A media semana, el mar tibio y las noches largas parecían deshacer los remordimientos. Valeria se reía en el agua, bronceada, brillante bajo el sol.
—¡Ven! ¡El agua está perfecta! —le gritó.
Andrés entró al mar con ella. Aun así, una incomodidad le roía el estómago.
—¿Otra vez pensando en trabajo? —lo rodeó por el cuello.
—Olvidé mandar un informe antes de salir —improvisó.
—Mentiroso —sonrió Valeria, besándole la mejilla—. Estás pensando en Marina.
—Quedamos en no hablar de eso aquí —cortó él.
—Algún día tendrás que decidir —dijo suave—. No podemos escondernos siempre.
—Después del viaje hablo con ella. Lo prometo.

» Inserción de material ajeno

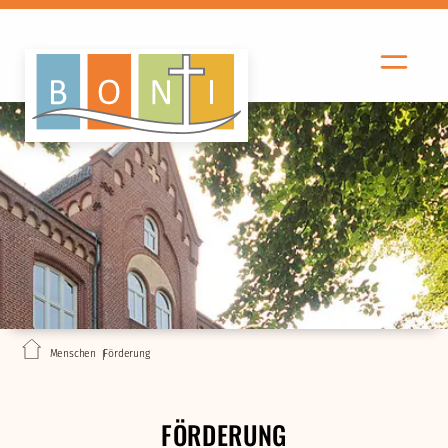
Menschen
Förderung
FÖRDERUNG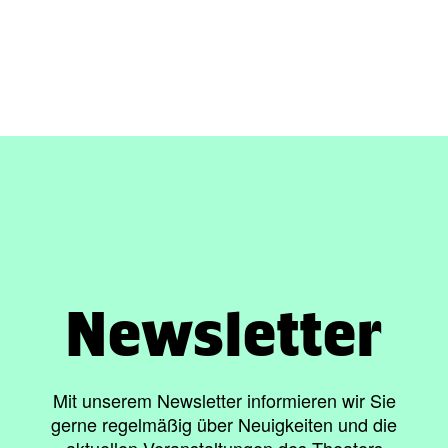
Newsletter
Mit unserem Newsletter informieren wir Sie
gerne regelmäßig über Neuigkeiten und die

Valeria asintió, esperanzada. La semana se fue entre mariscos, fotos y habitaciones de hotel. Andrés casi dejó de pensar en casa. Casi.
La sorpresa
La noche del regreso, el taxi lo dejó ante su edificio. Vio luz en la sala. Entró en silencio, dejó la maleta y caminó hacia el murmullo.

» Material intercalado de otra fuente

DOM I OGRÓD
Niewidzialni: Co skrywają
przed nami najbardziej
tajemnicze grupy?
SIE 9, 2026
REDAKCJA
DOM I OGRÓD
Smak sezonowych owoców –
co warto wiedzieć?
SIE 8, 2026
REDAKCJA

Se detuvo en seco: la sala era otra. Guirnaldas, flores, globos; en la pared, fotos de su boda, de viajes; en la mesa, una torta con una vela en forma de “10”. En el sofá, Marina… y un hombre alto de cabello claro.

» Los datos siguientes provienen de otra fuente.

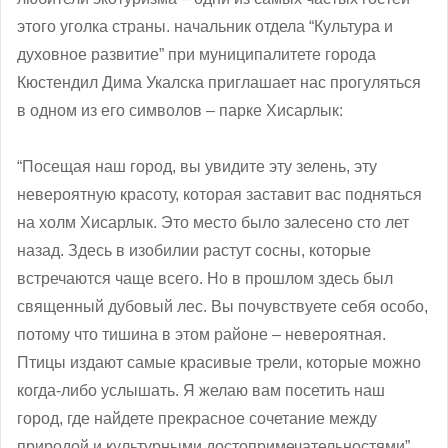
этого уголка страны. начальник отдела “Культура и
духовное развитие” при муниципалитете города
Кюстендил Дима Укалска приглашает нас прогуляться
в одном из его символов – парке Хисарлык:
“Посещая наш город, вы увидите эту зелень, эту
невероятную красоту, которая заставит вас подняться
на холм Хисарлык. Это место было залесено сто лет
назад. Здесь в изобилии растут сосны, которые
встречаются чаще всего. Но в прошлом здесь был
священный дубовый лес. Вы почувствуете себя особо,
потому что тишина в этом районе – невероятная.
Птицы издают самые красивые трели, которые можно
когда-либо услышать. Я желаю вам посетить наш
город, где найдете прекрасное сочетание между
природой и культурными достопримечательностями”.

—¿Qué… qué es esto? —alcanzó a decir.
—No te esperábamos por dos horas —dijo Marina, sorprendida—. Hoy es nuestro décimo aniversario, Andrés.
El hombre se puso de pie y le tendió la mano.
—Alejandro. Un gusto.
Andrés no la tomó.
—¿Qué hace él aquí?
—Es diseñador de interiores —explicó Marina—. Reorganicé el departamento mientras estabas en tu “conferencia”. Quería darte una sorpresa.
Lo llevó a ver el resto: dormitorio nuevo, lámparas cálidas, cuadros. Luego abrió la puerta del que fuera el estudio de Andrés: una habitación infantil pintada en tonos suaves, con cuna y un oso de peluche.
—¿Qué…? —balbuceó.
Marina se abrazó a sí misma.
—Iba a decírtelo hoy. Estoy embarazada. Catorce semanas.
El tiempo se detuvo. Andrés vio el cuarto, la cuna, el brillo expectante en los ojos de ella.
—¿Por qué no me lo dijiste antes?
—Quería estar segura. Y luego… tu viaje con Valeria.
Él palideció.
—¿Lo sabías?
—No soy tonta, Andrés —lo miró fijo—. Además, antes de irte te quedaste sin batería y usaste mi viejo celular para pedir taxi. No cerraste sesión. Me llegaron todos tus mensajes. Todos.
Andrés sintió la sangre huirle del rostro.
—No sé qué decir.
—No digas nada —respondió ella—. Solo respóndeme una cosa: ¿la amas?
Él abrió la boca… y la cerró.
—No lo sé. Estoy confundido.
Marina asintió, como si lo esperara.
—Bien. Entonces haremos esto: tienes una semana. Llévate la maleta y vete a casa de un amigo, a un hotel, donde sea. Piensa en nosotros, en lo que quieres, en el costo real de tu decisión. En una semana regresas y me dices qué vas a hacer.
—¿Y si decido irme?
—Te irás —respondió, con la voz apenas temblorosa—. No voy a detenerte. Pero quiero que estés absolutamente seguro.
Andrés, de pronto, la vio distinta: la serenidad, la dignidad, la fuerza que lo enamoraron al principio… y que había olvidado mirar.
—No te merezco —susurró.
—Tal vez —esbozó una sonrisa débil—. Pero el que decide eres tú. Ahora vete. No me llames en estos días.
Él tomó la maleta.
—Nos vemos en una semana.
—Nos vemos.
Cuando se cerró la puerta, Marina volvió a la sala. Observó el pastel, las fotos, las luces. Se acercó a la ventana y lo vio abajo, con la maleta, dudando, alejándose por fin.
Llevó la mano al vientre. No estaba embarazada. Había pedido a Alejandro, un amigo del colegio, que la ayudara a montar la escena. Sabía que la mentira no es buen cimiento para reconstruir, pero también sabía que a veces alguien necesita perderlo todo para entender qué valía tenía.
Apagó las luces y se dirigió a la recámara. “La noche trae consejo”, solía decir su abuela. Tenía una semana por delante.